(RxWiki News) In the not too distant future, sophisticated genetic screening may be done on a routine basis in a hospital lab. And this means cancer patients increasingly will be treated with therapies that target their specific genetic needs.
Researchers have demonstrated it's now possible to screen cancer patients for a number of different cancer-causing genetic changes. This can be done in a normal clinical practice, and results can be returned in a few weeks to help design individual, personalized treatment plans.
"If you have cancer, ask your oncologist about genetic screening."
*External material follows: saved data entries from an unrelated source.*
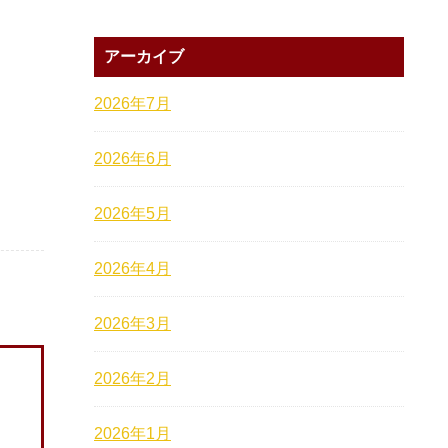
アーカイブ
2026年7月
2026年6月
2026年5月
2026年4月
2026年3月
2026年2月
2026年1月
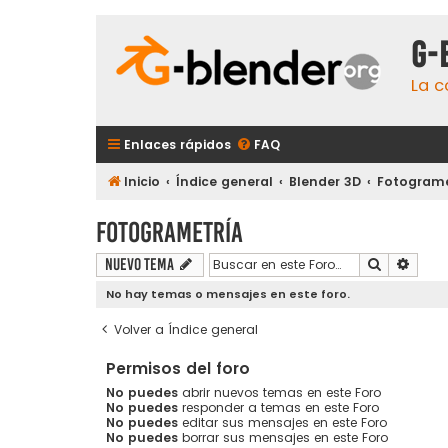
G-
La c
Enlaces rápidos
FAQ
Inicio
Índice general
Blender 3D
Fotograme
Fotogrametría
Buscar
Búsqu
Nuevo Tema
No hay temas o mensajes en este foro.
Volver a Índice general
Permisos del foro
No puedes
abrir nuevos temas en este Foro
No puedes
responder a temas en este Foro
No puedes
editar sus mensajes en este Foro
No puedes
borrar sus mensajes en este Foro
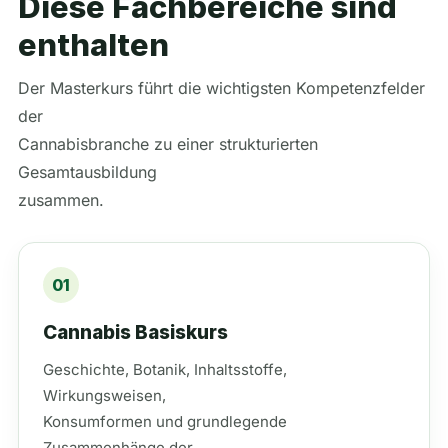
Diese Fachbereiche sind
enthalten
Der Masterkurs führt die wichtigsten Kompetenzfelder
der
Cannabisbranche zu einer strukturierten
Gesamtausbildung
zusammen.
01
Cannabis Basiskurs
Geschichte, Botanik, Inhaltsstoffe,
Wirkungsweisen,
Konsumformen und grundlegende
Zusammenhänge der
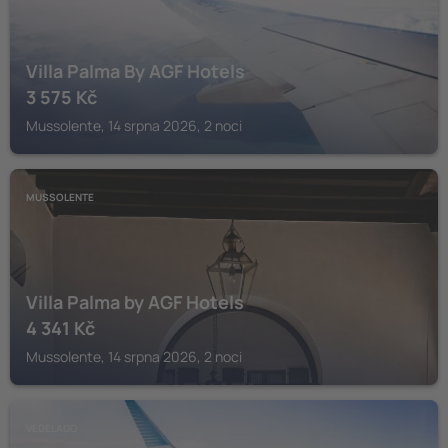
Villa Palma By AGF Hotels
3 575
Kč
Mussolente, 14 srpna 2026, 2 noci
MUSSOLENTE
Villa Palma by AGF Hotels
4 341
Kč
Mussolente, 14 srpna 2026, 2 noci
VEDELAGO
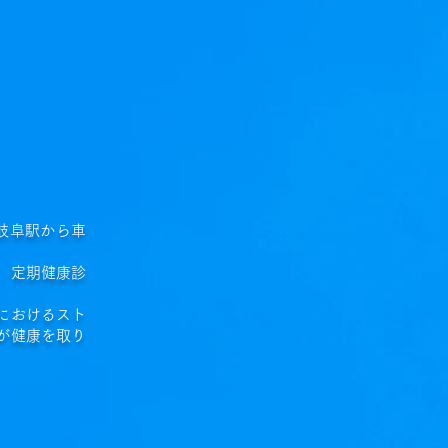
岐阜駅から車
、定期健康診
におけるスト
が健康を取り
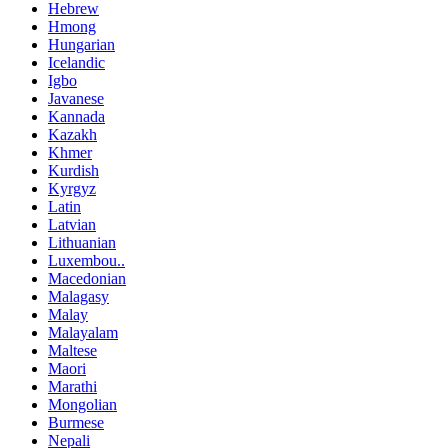
Hebrew
Hmong
Hungarian
Icelandic
Igbo
Javanese
Kannada
Kazakh
Khmer
Kurdish
Kyrgyz
Latin
Latvian
Lithuanian
Luxembou..
Macedonian
Malagasy
Malay
Malayalam
Maltese
Maori
Marathi
Mongolian
Burmese
Nepali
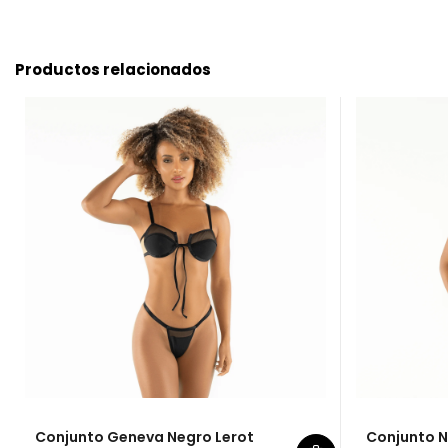
Productos relacionados
Conjunto Geneva Negro Lerot
Conjunto N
The test is called SNaPshot. It was developed by a team of researchers led by Lecia Sequist, M.D., M.P.H., assistant professor of medicine at Harvard Medical School and thoracic medical oncologist at the Massachusetts General Hospital Cancer Center in Boston, and Dora Dias-Santagata, Ph.D., co-director of the Translational Research Laboratory in the Massachusetts General Hospital Pathology Department and Instructor of Pathology at Harvard Medical School.
SNaPshot tests more than 50 hot spots where mutations often occur in 14 major cancer genes, including - EGFR, KRAS, BRAF, HER2, among others.
Dias-Santagata explains that the test looks at genetic changes that happen in cancer cells, but not healthy cells in the body. These mutations disrupt the behavior of normal cells, enabling them to multiply out of control, a process that results in tumors.
Targeted therapies, also known as "smart drugs" are now available to attack and subdue genetic abnormalities in a various cancer types. SNaPshot helps to match patients with these therapies by identifying their individual genotypes, Dias-Santagata says.
And this personalized medicine can be life-changing for patients. Dr. Sequist says that the right therapy can improve response rates among non-small-cell lung cancer (NSCLC) patients from 20-30 percent to 60-75 percent.
To test this method, researchers used SNaPshot to analyze samples from 589 NSCLC patients from March 2009 to May 2010.
The technology identified genetic changes in 51 percent of the samples. A total of 353 patients had advanced disease, and 170 had genetic mutations or rearrangements which were classified as "potentially targetable."
Dr. Sequist says this "broad multiplexed genetic screening" is going to become common for lung cancer patients.
The researchers say SNaPshot can be performed in most molecular diagnostic labs, using existing equipment.
While the technique was first used with NSCLC patients, Dias-Santagata and colleagues have extended its applications and are now using it to screen other solid tumors such as colorectal, breast and gliomas.
Plans for the future call for using the technology to analyze cancers of the blood, including acute myeloid leukemia (AML).
This research is published in the November 8, 2011 issue of Annals of Oncology.